The many challenges of working with open-source NMT are covered here. While it is possible to succeed with open-source NMT, a sustained and ongoing research/production investment is required with very specialized human resources to have any meaningful chance of success.
The other option that enterprises employ to meet their NMT adaptation needs is to go to dedicated MT specialists and MT vendors, and there are significant costs associated with this approach as well. The ongoing updates and improvements usually come with direct costs associated with each individual effort. These challenges have limited the number of adapted and tuned NMT systems that can be deployed, and have also created resistance to deploying NMT systems more widely as generic system problems are identified.
The most informed practitioners are just beginning to realize that using BLEU scores to select MT systems is usually quite short-sighted. The business impact of 5 BLEU points this way or that is negligible in most high value business use cases, and use case optimization is usually much more beneficial and valuable to the business mission.
As a technology provider who is focused on enterprise MT needs, SDL already provides existing adaptation capabilities, which range from:
- Customer created dictionaries for instant self-service customization – suitable for specific terminology enforcement on top of a generic model.
- NMT model adaptation as a service, performed by the SDL MT R&D team.
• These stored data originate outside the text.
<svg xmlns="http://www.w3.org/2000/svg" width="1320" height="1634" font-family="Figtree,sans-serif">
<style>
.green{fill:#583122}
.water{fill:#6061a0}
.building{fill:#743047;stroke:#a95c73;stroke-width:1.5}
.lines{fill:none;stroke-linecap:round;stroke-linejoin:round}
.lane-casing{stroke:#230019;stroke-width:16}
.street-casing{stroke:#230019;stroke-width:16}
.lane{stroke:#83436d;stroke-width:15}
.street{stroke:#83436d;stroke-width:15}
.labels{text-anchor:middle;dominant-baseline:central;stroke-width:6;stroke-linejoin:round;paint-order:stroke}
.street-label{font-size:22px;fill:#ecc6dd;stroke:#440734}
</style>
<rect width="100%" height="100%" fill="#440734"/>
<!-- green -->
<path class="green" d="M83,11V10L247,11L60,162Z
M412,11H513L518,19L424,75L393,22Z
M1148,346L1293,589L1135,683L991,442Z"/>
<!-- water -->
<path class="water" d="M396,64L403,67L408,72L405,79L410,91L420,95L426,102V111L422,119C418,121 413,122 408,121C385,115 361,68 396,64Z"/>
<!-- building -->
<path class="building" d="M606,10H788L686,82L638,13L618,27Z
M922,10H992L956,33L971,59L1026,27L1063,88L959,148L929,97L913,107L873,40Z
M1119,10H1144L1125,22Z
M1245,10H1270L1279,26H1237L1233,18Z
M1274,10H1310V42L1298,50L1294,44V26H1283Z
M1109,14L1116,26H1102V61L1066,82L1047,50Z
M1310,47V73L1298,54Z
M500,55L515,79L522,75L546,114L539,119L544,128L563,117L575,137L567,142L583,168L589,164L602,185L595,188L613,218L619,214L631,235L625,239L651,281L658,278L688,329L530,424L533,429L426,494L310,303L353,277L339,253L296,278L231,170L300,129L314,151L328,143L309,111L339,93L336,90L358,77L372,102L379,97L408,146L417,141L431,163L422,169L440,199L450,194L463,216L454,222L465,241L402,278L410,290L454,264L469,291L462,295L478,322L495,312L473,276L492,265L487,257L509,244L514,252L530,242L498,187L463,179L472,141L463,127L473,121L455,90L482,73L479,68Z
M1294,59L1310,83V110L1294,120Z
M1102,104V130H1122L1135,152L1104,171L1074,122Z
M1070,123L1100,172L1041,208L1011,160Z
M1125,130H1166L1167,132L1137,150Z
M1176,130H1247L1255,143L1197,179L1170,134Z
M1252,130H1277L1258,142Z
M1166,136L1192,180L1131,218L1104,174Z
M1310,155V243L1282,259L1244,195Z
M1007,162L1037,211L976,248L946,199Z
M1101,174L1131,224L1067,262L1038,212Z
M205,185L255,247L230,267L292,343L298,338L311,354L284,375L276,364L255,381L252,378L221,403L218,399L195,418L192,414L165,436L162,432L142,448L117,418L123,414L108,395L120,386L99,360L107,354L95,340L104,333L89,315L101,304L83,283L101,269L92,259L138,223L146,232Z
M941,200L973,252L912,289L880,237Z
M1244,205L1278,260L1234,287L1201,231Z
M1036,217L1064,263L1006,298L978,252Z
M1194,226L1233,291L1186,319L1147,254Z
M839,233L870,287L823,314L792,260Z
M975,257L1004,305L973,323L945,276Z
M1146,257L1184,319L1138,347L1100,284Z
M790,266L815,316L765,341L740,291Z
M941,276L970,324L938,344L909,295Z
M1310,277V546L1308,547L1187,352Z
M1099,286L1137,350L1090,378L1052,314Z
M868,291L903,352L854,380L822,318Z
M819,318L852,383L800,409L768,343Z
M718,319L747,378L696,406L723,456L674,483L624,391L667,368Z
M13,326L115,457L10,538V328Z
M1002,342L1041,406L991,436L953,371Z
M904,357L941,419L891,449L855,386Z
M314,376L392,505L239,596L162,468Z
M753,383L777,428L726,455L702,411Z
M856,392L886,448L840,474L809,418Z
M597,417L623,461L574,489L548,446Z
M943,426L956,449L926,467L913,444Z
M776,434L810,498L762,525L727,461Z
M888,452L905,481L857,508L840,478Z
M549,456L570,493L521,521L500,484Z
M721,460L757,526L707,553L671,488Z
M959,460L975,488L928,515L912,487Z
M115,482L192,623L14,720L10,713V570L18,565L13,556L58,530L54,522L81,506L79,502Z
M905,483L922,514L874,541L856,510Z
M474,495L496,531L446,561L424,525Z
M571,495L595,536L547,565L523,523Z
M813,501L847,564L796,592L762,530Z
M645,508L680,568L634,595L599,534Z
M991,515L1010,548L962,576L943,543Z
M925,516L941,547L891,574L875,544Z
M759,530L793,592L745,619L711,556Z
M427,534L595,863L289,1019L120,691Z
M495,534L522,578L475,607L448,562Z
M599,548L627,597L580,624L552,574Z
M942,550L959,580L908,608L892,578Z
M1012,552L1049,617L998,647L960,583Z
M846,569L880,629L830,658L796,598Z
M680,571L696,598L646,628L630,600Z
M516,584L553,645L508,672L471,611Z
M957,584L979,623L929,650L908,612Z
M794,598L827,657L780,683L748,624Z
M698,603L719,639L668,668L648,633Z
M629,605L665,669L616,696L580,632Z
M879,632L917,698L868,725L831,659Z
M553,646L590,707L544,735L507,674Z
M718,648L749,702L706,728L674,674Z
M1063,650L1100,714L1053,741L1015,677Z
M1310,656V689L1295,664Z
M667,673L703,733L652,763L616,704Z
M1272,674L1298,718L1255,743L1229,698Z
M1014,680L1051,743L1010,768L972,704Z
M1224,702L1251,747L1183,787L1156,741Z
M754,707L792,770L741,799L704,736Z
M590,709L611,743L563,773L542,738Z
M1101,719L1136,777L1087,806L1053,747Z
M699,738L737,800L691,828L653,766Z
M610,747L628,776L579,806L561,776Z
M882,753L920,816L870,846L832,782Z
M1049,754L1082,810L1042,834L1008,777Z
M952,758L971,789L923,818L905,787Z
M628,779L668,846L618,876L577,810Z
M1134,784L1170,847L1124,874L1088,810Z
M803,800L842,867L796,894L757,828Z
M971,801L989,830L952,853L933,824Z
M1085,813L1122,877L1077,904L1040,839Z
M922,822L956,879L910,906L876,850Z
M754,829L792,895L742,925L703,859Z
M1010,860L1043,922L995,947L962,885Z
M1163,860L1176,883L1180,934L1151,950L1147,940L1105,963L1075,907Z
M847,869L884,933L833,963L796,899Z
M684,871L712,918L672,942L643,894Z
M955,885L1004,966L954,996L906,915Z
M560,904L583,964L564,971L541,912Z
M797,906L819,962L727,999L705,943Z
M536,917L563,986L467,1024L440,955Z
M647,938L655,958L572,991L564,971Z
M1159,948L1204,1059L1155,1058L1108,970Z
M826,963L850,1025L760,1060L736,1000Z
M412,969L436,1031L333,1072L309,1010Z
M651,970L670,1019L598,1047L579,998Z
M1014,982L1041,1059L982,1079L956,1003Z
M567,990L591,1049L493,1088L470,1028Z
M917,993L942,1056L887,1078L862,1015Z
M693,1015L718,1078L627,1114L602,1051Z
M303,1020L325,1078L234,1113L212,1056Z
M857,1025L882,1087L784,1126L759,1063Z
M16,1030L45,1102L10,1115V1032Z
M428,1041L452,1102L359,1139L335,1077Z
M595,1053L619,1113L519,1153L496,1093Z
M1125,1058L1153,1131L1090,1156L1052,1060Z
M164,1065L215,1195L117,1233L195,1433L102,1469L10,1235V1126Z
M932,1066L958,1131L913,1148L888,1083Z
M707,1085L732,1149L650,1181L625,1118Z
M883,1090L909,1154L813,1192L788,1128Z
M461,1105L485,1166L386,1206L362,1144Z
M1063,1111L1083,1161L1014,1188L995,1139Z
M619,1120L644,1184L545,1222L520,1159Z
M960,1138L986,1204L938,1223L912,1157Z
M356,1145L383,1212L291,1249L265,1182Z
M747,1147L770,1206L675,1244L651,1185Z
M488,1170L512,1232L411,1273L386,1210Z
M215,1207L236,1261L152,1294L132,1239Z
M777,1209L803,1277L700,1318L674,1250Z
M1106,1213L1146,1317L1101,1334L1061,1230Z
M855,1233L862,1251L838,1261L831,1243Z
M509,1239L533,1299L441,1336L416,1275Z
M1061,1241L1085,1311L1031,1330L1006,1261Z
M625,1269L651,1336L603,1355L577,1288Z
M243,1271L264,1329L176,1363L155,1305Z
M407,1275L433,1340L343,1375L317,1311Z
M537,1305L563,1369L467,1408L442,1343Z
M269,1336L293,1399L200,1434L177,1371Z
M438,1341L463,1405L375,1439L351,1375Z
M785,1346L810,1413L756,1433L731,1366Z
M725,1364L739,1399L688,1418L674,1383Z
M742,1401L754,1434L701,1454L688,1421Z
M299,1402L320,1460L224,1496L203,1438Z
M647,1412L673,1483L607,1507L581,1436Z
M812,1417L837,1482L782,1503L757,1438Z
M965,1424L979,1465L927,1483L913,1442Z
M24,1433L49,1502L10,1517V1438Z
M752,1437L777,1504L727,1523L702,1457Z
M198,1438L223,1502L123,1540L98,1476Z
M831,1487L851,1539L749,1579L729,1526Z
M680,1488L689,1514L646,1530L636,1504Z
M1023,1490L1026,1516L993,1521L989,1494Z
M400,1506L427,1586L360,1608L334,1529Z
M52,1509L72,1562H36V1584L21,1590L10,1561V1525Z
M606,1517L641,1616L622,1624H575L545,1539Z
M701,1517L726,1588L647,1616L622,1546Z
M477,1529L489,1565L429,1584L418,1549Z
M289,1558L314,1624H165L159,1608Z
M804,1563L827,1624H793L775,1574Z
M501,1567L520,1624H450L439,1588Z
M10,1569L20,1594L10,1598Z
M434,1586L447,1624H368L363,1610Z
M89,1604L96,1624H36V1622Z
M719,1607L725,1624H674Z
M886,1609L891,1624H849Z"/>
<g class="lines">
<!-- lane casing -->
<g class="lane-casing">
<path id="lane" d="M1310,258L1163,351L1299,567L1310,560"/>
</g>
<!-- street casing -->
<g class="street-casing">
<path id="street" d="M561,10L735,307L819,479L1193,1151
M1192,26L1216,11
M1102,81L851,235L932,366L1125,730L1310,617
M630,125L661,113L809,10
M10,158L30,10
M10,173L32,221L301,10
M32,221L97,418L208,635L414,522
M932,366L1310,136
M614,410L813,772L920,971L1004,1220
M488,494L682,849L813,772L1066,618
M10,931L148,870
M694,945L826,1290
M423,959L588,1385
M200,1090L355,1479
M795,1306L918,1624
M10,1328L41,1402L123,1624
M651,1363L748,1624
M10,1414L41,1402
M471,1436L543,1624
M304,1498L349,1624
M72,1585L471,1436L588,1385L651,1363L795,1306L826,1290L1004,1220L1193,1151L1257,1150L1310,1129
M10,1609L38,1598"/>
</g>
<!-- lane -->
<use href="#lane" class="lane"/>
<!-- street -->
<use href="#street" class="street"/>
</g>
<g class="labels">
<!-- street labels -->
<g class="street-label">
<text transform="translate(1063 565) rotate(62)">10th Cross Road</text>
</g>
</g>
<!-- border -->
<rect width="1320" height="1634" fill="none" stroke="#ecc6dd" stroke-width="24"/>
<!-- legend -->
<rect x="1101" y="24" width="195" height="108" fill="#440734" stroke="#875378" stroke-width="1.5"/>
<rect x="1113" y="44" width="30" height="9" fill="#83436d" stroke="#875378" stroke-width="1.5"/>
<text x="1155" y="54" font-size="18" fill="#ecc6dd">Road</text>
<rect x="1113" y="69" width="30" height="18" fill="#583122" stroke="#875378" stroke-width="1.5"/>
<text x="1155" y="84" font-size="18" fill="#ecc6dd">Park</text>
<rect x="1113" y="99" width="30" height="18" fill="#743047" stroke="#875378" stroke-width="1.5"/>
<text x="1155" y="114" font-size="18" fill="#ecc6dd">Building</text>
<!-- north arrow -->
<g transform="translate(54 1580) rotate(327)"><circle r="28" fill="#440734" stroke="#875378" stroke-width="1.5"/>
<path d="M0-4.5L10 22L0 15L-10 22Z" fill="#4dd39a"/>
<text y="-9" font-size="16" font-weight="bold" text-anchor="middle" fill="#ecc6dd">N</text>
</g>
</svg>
The SDL NMT Trainer solution provides the following:
- Straightforward and simple NMT model adaptation without requiring users to be data scientists or experts.
- Foundational data provided in the Adaptable Language Pairs to expedite and accelerate the development of robust and deployable systems quickly.
- On-premise training that completely precludes the possibility of any highly confidential training data that encapsulates customer interactions, information governance, product development and partner and employee communications ever leaving the enterprise.
- Once created the encrypted adapted models can be deployed easily on SDL in an on-premise deployment or cloud infrastructure with no possibility of data leakage.
- Multiple use cases and optimizations are possible to be developed on a single language pair and customers can re-train and adjust their models continuously as data becomes available or as new use cases are identified.
- A pricing model that encourages and supports continuous improvement and experimentation on existing models and allows for many more use cases to be deployed on the same language combination.
The initial release of the SDL On-Premise Trainer is expected to be the foundation of an ever-adapting machine translation solution that will grow in capability and continue to evolve with additional new features.
Research shows that NMT models are very dependent on high quality training data and outcomes are highly dependent on the quality of the data used. The cleaner the data is, the better the adaptation will be, and thus after this initial product release, SDL plans to introduce an update later this year that leverages years of experience in translation memory management to include the appropriate automated cleaning steps required to make the data used as good as possible for neural MT model training.
The promise of the best AI solutions in the market is to continuously learn and improve with informed and structured human feedback, and the SDL technology is being architected to evolve and improve with this human feedback. While generic MT serves the needs of many internet users who need to get a rough gist of foreign language content, the global enterprise needs MT solutions that perform optimally on critical terminology, and are sensitive to linguistic requirements within the enterprise’s core subject domain. This is a solution that leverages a customer’s ability to produce high quality adaptations with minimal effort in as short a time as possible and thus make increasing volumes of critical DX content multilingual.